Question

EdgeR: setting reference condition and design matrix headers

0

Entering edit mode

Ekarl2 ▴ 80

@ekarl2-7202

Last seen 8.1 years ago

Sweden

Hello,

My current dataset has four treatments in a typical set-up with a control, two single exposures and one double exposure. However, unlike e. g. testing potentially toxic substances, I just have two different concentrations instead of presence/absence. My four groups would then be HighA/HighB, LowA/HighB, HighA/LowB, LowA/LowB. In this context, it is the high concentrations that are considered to be the baseline/reference/control and the low concentrations the experimental challenge.

My matrix headers are:

HiAHiB-1 LoAHiB-1 HiALoB-1 LoALoB-1 HiAHiB-2 LoAHiB-2 HiALoB-2 LoALoB-2 ... ...

My factors are:

A <- factor(substring(colnames(data.set),1,3))
B <- factor(substring(colnames(data.set),4,6))
batch <- factor(substring(colnames(data.set),8,8))

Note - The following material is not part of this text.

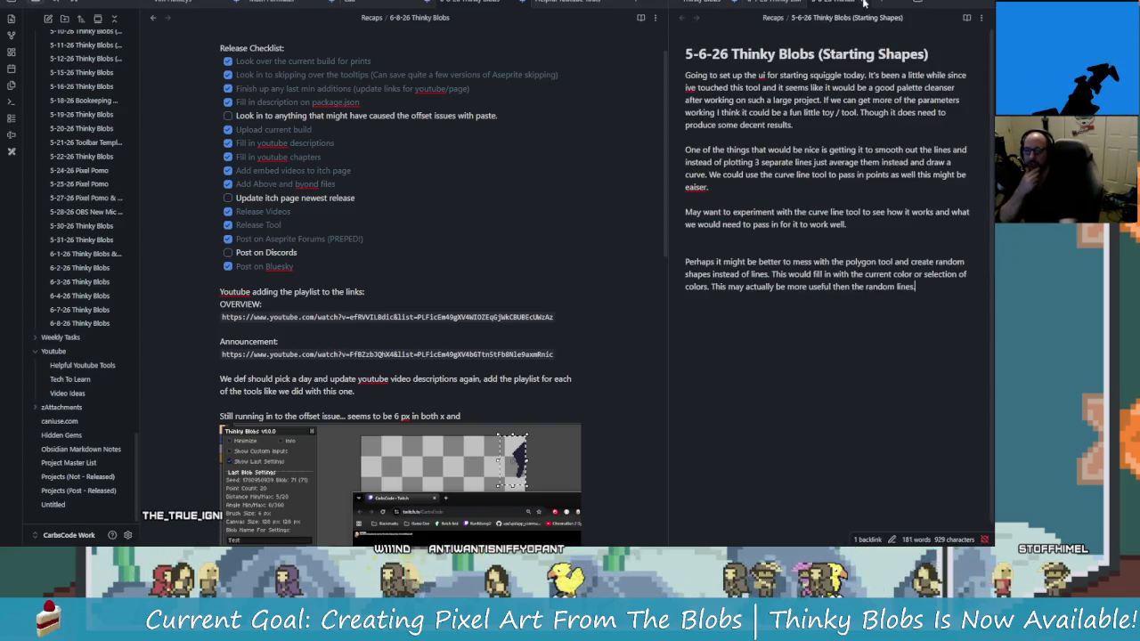
Glance at the 6-1-26 note, return to the Thinky Blobs note, then switch to Chrome
click(797, 7)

Looking more closely at e. g. A:

> A

[1] HiA LoA HiA LoA HiA LoA HiA LoA ... ...
Levels: HiA LoA

When I specify my design matrix like this:

design <- model.matrix(~batch+A*B)

My headers include "ALoA" and "BLoB"

From reading the EdgeR User Guide (particularly the Arabidopsis case study, pp. 61-68), I suspect that this would indicate that HiA is set as the reference (since it is the level farthest to the left after "Levels:") and if a comparison between HiA and LoA produce a log2 fold change value that was positive, this would indicate an upregulated in LoA compared with HiA. Is this correct? Or does relevel() always have to be done? In the case study, mock is to the left in the first table in section 4.6.4, but then also set with relevel().

Does the design matrix header include the non-reference condition and if so, what does that mean? In the Arabidopsis case study, it was "Treathrcc" with hrcc as the non-reference, and for me it was e. g. "ALoA" with LoA as the non-reference.

I ask primarily because I have not yet quite figured out how to abstract from case studies to a more general approach when it comes to mathematical modelling.

edgeR reference design matrix multiple factor design • 2.2k views

ADD COMMENT • link updated 9.1 years ago by Aaron Lun ★ 28k • written 9.1 years ago by Ekarl2 ▴ 80

score 0 · Answer 1 · 2015-06-09

Using your code, I get a design matrix with five columns:

> colnames(design)
[1] "(Intercept)" "batch2"      "ALoA"        "BLoB"        "ALoA:BLoB"

The (Intercept) column represents the average expression of all HiAHiB-1 samples, as it is the only active predictor variable in the systematic component for those libraries (i.e., it is the only non-zero column for the corresponding rows). The batch2 column represents the batch effect, obviously, as it is the only variable that differs between the same samples in different batches.

The ALoA coefficient represents the log-fold change from HiAHiB to LoAHiB, averaged across both batches. This is because it is the only difference between the HiAHiB and LoAHiB rows within each batch. Similarly, the BLoB coefficient represents the log-fold change from HiAHiB to HiALoB, again averaged across batches. Dropping either of these with coef=... in glmLRT will give you the treatment effect - in particular, a positive log-FC would indicate an increase in expression for the low concentrations compared to the high "reference" sample of HiAHiB.

Finally, for completeness, the interaction term ALoA:BLoB represents the non-additive effect of double treatment with low A and B. Generally, I like to avoid these interaction models and do something like this instead:

group <- factor(substring(colnames(data.set), 1, 6))
design <- model.matrix(~0+group+batch)

Then I can use makeContrasts to compare pairs of groups directly without worrying about what the reference is.